The visual design is in a class of its own. Many of the older environments are reminiscent of Devil May Cry's pseudo-Italian architecture, while the newer places have a liberal dose of '40s and '50s-era futurist sensibility. Heaven itself is lush and vibrant with lots of fancy glowing scrollwork and structure that also gets reflected in many of Heaven's minions. Many of the bosses are designed as though Michaelangelo went on a bender with Yoshitaka Amano: lots of thick, ornate armor structured around gigantic Classical sculptures. The minions of Hell have some distinctly Lovecraftian influences, with extra eyes and teeth and claws on bodies that are constantly shifting and moving. Bayonetta's character design is distinctly "hellish haute couture", right down to her physical proportions: long limbs, high cheekbones, slim but definitely not skinny.
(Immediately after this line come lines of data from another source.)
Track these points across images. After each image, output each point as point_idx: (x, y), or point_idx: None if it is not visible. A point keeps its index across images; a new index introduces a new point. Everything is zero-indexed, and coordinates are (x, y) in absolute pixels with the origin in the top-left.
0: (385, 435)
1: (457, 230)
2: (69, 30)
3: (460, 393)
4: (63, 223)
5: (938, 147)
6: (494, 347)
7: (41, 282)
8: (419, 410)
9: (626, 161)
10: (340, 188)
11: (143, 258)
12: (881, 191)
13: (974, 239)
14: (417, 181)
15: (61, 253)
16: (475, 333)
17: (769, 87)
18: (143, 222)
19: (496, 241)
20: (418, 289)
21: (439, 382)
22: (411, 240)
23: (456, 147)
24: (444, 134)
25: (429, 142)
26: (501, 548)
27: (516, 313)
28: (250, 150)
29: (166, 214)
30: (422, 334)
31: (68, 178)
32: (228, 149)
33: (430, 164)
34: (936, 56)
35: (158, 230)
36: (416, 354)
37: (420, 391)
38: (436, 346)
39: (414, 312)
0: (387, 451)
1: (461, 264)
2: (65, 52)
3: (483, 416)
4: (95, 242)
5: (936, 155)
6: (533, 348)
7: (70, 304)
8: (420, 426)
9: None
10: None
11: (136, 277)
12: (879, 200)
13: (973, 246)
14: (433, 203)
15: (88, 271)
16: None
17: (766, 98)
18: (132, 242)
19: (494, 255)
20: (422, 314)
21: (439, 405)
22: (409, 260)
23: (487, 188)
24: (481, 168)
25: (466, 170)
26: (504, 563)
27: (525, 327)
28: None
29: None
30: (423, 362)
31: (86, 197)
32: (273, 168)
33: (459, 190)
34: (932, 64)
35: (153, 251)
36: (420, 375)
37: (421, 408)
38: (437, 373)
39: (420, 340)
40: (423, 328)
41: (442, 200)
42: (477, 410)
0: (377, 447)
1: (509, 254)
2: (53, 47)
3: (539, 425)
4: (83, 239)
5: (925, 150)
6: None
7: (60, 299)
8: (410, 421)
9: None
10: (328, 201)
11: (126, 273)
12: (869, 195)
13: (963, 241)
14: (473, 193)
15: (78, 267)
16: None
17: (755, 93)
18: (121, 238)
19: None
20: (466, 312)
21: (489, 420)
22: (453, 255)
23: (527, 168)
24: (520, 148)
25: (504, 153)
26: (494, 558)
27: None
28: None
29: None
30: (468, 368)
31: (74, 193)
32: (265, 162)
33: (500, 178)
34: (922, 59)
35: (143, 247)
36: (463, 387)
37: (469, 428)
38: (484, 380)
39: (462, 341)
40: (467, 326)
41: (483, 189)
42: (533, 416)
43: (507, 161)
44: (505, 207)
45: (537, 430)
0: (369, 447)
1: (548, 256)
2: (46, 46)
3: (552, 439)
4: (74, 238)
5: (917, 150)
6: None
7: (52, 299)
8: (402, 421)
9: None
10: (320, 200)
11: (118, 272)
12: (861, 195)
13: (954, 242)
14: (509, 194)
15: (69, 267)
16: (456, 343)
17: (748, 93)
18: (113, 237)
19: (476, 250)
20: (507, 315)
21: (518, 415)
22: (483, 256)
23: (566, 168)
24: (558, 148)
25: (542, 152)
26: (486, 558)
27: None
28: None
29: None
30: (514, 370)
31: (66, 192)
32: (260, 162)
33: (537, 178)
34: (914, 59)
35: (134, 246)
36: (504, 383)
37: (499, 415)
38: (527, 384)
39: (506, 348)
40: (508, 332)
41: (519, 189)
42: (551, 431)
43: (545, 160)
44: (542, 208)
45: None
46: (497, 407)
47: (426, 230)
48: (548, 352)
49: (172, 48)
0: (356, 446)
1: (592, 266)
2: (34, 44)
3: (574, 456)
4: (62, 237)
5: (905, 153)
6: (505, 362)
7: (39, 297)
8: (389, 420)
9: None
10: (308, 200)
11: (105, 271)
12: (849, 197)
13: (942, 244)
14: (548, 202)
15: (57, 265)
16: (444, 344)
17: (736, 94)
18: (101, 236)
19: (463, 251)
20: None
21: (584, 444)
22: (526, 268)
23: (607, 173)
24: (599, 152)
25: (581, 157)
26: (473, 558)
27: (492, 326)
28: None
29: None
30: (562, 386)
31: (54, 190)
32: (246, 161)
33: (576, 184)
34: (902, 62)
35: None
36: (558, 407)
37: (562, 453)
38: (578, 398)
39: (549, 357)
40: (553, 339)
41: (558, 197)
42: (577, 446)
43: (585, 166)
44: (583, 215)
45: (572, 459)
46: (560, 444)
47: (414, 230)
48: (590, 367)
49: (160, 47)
A great deal of her concept art wouldn't be out of place in a stack of fashion design sketches. Overall, there's a lot to look at, but the intense contrast between all of the different elements keeps it from sliding into confusion.

You might notice that if you actually Google around for this game, there's a hell of a lot of talk about how sexist the game is. The interesting thing is that, in the middle of all of the usual comparisons to strippers, there's a few people who defend all of it as being distinctly pro-feminist, including some *gasp* actual women.
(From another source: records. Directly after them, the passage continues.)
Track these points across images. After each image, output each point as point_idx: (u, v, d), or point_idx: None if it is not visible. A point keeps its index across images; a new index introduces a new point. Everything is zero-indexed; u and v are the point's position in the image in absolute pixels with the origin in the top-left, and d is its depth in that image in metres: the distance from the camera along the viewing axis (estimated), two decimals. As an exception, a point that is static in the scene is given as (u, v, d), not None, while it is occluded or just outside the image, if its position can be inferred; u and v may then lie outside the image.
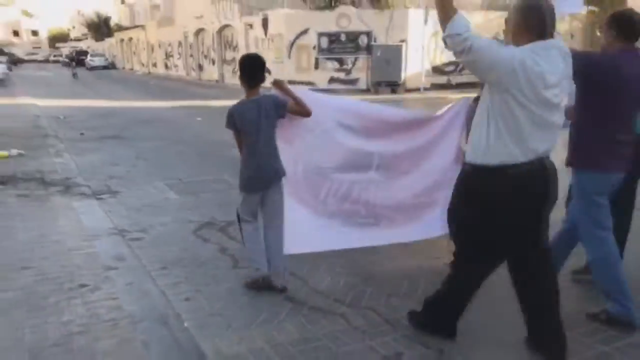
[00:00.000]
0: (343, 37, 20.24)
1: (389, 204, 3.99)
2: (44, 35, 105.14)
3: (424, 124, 4.04)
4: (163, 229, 5.16)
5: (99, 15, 72.25)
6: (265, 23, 22.60)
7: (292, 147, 3.73)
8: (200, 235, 4.96)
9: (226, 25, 27.46)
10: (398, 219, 4.01)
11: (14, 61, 52.72)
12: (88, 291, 3.70)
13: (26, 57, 73.97)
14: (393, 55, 19.33)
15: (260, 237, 3.72)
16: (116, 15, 74.83)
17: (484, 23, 21.53)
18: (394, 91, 19.41)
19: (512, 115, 2.54)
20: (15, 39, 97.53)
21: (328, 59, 20.66)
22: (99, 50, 59.54)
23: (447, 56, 21.07)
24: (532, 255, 2.82)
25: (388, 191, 3.99)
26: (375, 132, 3.93)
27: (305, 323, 3.31)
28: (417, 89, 19.74)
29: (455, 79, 21.05)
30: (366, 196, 3.96)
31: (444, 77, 21.14)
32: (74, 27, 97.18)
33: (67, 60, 38.55)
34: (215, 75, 30.40)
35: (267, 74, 3.67)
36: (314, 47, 20.83)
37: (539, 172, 2.62)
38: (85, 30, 77.05)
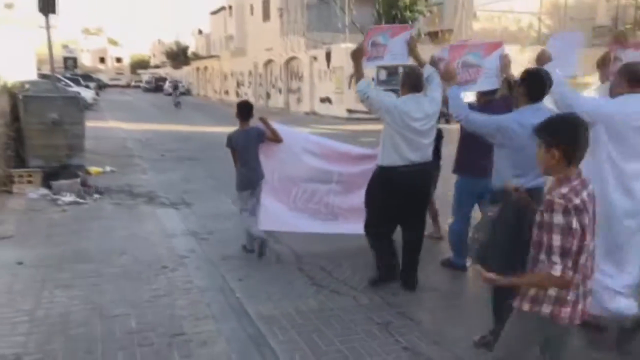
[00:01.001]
0: (400, 70, 21.39)
1: (345, 206, 5.59)
2: (126, 61, 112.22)
3: (370, 156, 5.41)
4: (225, 232, 6.45)
5: (177, 45, 77.03)
6: (328, 56, 24.12)
7: (270, 161, 5.47)
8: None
9: (293, 57, 29.30)
10: (351, 217, 5.46)
11: (100, 86, 57.22)
12: (168, 271, 5.02)
13: (110, 82, 79.41)
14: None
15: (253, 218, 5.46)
16: (193, 44, 79.54)
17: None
18: (447, 121, 20.26)
19: (392, 137, 4.36)
20: (101, 65, 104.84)
21: (386, 90, 21.77)
22: (176, 77, 63.49)
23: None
24: (409, 222, 4.61)
25: (345, 197, 5.57)
26: (333, 158, 5.61)
27: (324, 300, 4.46)
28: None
29: (510, 110, 21.69)
30: (326, 200, 5.59)
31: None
32: (154, 55, 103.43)
33: (169, 89, 40.33)
34: (281, 103, 32.23)
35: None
36: (373, 79, 22.06)
37: (409, 172, 4.37)
38: (165, 58, 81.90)
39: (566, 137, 2.30)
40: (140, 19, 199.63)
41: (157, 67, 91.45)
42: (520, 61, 22.34)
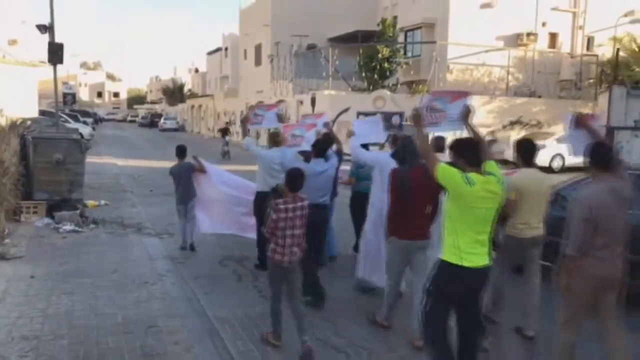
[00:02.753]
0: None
1: (251, 223, 7.58)
2: (123, 96, 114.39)
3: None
4: (198, 258, 7.82)
5: (174, 82, 79.33)
6: (313, 101, 25.81)
7: (200, 186, 8.13)
8: (222, 263, 7.58)
9: (281, 100, 31.07)
10: (252, 230, 7.61)
11: (97, 120, 58.83)
12: (149, 285, 6.38)
13: (106, 117, 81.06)
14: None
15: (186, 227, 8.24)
16: (189, 81, 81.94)
17: (509, 108, 23.96)
18: (420, 165, 21.78)
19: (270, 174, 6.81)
20: (98, 100, 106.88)
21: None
22: (171, 113, 65.34)
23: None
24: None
25: (250, 217, 7.58)
26: (242, 189, 7.97)
27: (267, 308, 5.81)
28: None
29: (479, 156, 23.32)
30: (237, 217, 7.96)
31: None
32: (150, 91, 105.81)
33: (219, 134, 38.88)
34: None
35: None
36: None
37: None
38: (161, 95, 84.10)
39: None
40: (139, 54, 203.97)
41: (153, 102, 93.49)
42: (490, 109, 24.03)
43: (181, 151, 8.31)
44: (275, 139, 7.07)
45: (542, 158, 20.87)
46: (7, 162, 9.13)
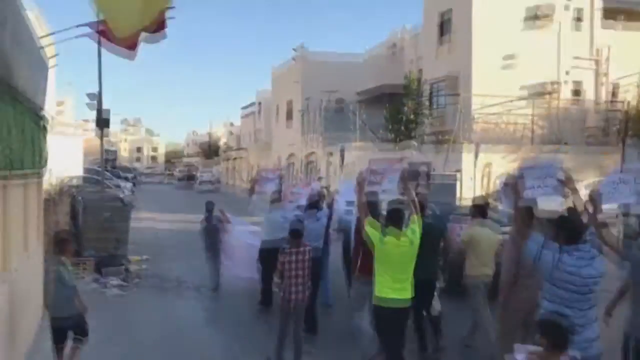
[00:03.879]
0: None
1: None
2: (161, 150, 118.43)
3: None
4: (234, 308, 8.44)
5: (210, 136, 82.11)
6: (342, 153, 26.70)
7: (225, 236, 9.39)
8: (256, 315, 8.18)
9: (312, 152, 32.15)
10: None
11: (136, 177, 60.97)
12: (185, 335, 7.01)
13: (145, 171, 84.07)
14: (449, 183, 22.37)
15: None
16: (225, 135, 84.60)
17: (534, 156, 24.27)
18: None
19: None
20: (137, 154, 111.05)
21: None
22: (207, 167, 67.31)
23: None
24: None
25: None
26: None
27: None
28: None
29: (508, 204, 23.53)
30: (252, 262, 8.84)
31: (496, 202, 23.66)
32: (188, 145, 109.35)
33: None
34: (301, 194, 34.74)
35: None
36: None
37: None
38: (198, 149, 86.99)
39: None
40: (176, 109, 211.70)
41: (190, 156, 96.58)
42: (516, 158, 24.35)
43: (209, 206, 9.88)
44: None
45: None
46: (61, 223, 10.07)
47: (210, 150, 75.48)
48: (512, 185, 4.64)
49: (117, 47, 6.12)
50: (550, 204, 4.64)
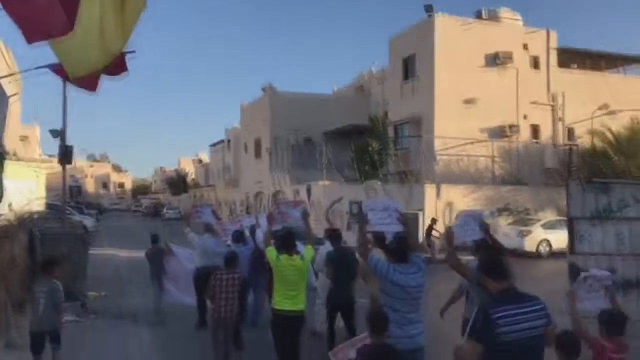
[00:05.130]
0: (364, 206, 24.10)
1: None
2: (128, 186, 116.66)
3: None
4: (190, 346, 8.43)
5: (178, 173, 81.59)
6: (308, 191, 26.99)
7: (168, 264, 10.13)
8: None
9: (279, 191, 32.36)
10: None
11: (101, 211, 60.11)
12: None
13: (110, 207, 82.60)
14: (411, 222, 22.77)
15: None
16: (193, 172, 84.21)
17: (496, 196, 25.00)
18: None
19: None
20: (103, 190, 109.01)
21: (357, 222, 24.32)
22: (174, 203, 66.75)
23: (463, 223, 24.34)
24: None
25: None
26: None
27: None
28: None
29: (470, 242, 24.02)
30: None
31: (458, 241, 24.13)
32: (155, 181, 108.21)
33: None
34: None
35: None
36: (347, 212, 24.70)
37: None
38: (165, 185, 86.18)
39: None
40: (144, 145, 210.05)
41: (156, 192, 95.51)
42: (477, 197, 24.95)
43: (154, 238, 10.75)
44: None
45: (530, 244, 21.65)
46: (17, 257, 9.95)
47: (177, 185, 74.85)
48: (360, 219, 5.60)
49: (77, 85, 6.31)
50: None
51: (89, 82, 6.02)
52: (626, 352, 4.15)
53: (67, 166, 15.10)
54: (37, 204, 28.70)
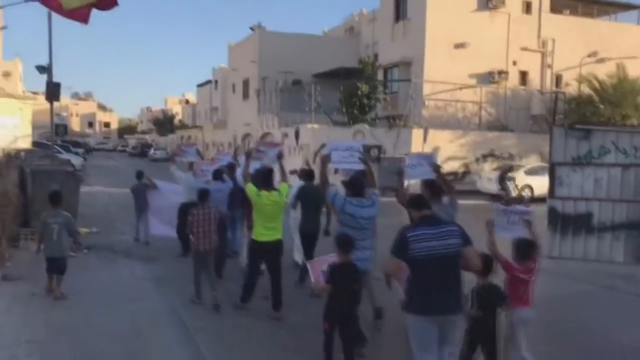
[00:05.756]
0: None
1: None
2: (114, 126, 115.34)
3: None
4: (182, 278, 8.76)
5: (164, 113, 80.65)
6: (297, 134, 27.04)
7: (152, 198, 11.27)
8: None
9: (267, 133, 32.31)
10: None
11: (88, 150, 59.68)
12: (137, 301, 7.34)
13: (97, 146, 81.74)
14: (397, 166, 23.08)
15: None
16: (180, 113, 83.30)
17: (482, 142, 25.29)
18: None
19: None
20: (89, 130, 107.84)
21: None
22: (161, 144, 66.39)
23: (449, 167, 24.75)
24: None
25: None
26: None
27: (237, 319, 6.77)
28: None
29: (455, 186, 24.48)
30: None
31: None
32: (141, 121, 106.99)
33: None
34: (256, 173, 34.94)
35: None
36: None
37: None
38: (152, 125, 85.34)
39: None
40: (130, 85, 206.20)
41: (144, 132, 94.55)
42: (463, 143, 25.20)
43: (139, 174, 11.92)
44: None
45: (511, 189, 22.16)
46: (10, 193, 10.10)
47: (164, 126, 74.18)
48: (322, 158, 6.36)
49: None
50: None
51: (80, 14, 6.00)
52: (533, 274, 4.88)
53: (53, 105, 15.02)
54: (24, 142, 28.59)
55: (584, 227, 10.92)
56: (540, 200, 18.47)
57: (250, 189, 6.68)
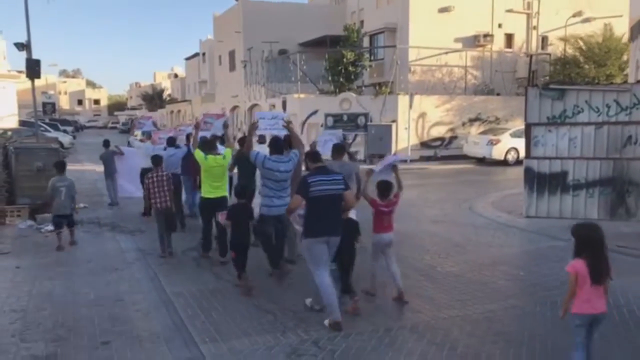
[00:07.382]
0: (345, 117, 24.27)
1: None
2: (104, 103, 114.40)
3: None
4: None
5: (153, 88, 79.96)
6: (284, 104, 27.02)
7: (120, 163, 13.23)
8: (185, 253, 8.74)
9: (255, 104, 32.26)
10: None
11: (77, 128, 59.36)
12: (119, 270, 7.56)
13: (87, 124, 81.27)
14: (385, 133, 23.18)
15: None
16: (169, 87, 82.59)
17: (468, 106, 25.36)
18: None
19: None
20: (79, 107, 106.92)
21: (333, 134, 24.65)
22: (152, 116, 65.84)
23: (436, 132, 24.90)
24: None
25: None
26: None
27: (217, 285, 7.00)
28: (404, 161, 23.42)
29: (441, 152, 24.67)
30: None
31: (431, 151, 24.73)
32: (131, 97, 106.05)
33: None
34: (246, 145, 34.96)
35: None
36: (322, 125, 24.93)
37: None
38: (141, 101, 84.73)
39: None
40: (118, 60, 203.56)
41: (134, 108, 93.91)
42: (450, 108, 25.29)
43: (105, 143, 13.71)
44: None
45: (498, 152, 22.37)
46: (-7, 171, 10.22)
47: (153, 101, 73.68)
48: (250, 126, 7.66)
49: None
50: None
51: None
52: (392, 207, 6.15)
53: (40, 83, 15.01)
54: (10, 121, 28.48)
55: (559, 186, 11.21)
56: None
57: (198, 153, 7.85)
Bayonetta takes the video game sexy woman stereotype from object to subject, and it's tremendously empowering. The title character uses the mantle of her sexuality as a power source. Between Bayonetta and her equally fierce rival, Jeane, it's a women's world -- the boys just play in it. The Umbra Witches aren't to be messed with. With this unique theme, the game itself is an artistic representation of the concept that female sexuality is its own kind of weapon. This stylized love letter to femininity is signed and sealed with all of the game's tiny details, from the kiss-shaped aiming targets to the subtle grace of Bayonetta's butterfly-shaped shadow. - Leigh Alexander

Personally, I'm with Miss Alexander: one of the major thematic elements is that Bayonetta is going to do exactly what she wants to do, and anyone who gets in her way is going (literally) straight to Hell. If her goals require that she move Heaven and Earth to do it, by God she's going to do it.

All of that is really just a way to draw people in to an extraordinarily solid action game, one that gives back as much as you're willing to put into it. Bayonetta's one of those action games whose replay value isn't in the story or the multiplayer, but in the system itself, akin to how fighting games reveal more and more of their layers as you learn to execute more advanced tricks. The full story mode took maybe eight or ten hours to play through the first time on Normal, but I was intentionally trying to get through it as fast as possible. I earned one or two high level scores and the rest ranged from okay to abysmal. The other twelve or thirteen hours I've logged since then have been spent trying to earn higher scores and learn how advanced tricks like the dodge offset work.

If you're a fan of God Hand or the Devil May Cry series, you've probably already got this on your shelf. If you don't, you should run out and fix that post-haste. Even if you're not normally much of an action game fan, I'd still recommend this: the easier difficulties are just about right to coach most people through the basics, and there's an Automatic mode you can invoke that takes even more of the work out. If the setting and presentation bug you, the only advice I can give is to relax a bit and think of it as the over-the-top B-movie material it really is. The exhiliration of tearing the AI a new asshole and scoring a Perfect Platinum trophy (awarded for finishing a section as fast as possible with as high a score as possible without taking a single hit) for your trouble is worth the effort.

Technical side note: The game was originally developed for Xbox 360 and ported to PS3 by a third party company, named Nex Entertainment. From what I understand, it's a pretty shoddy piece of work. If you have a choice, grab the Xbox 360 version; otherwise, expect to deal with higher load times and slowdown, including when navigating menus and picking up items.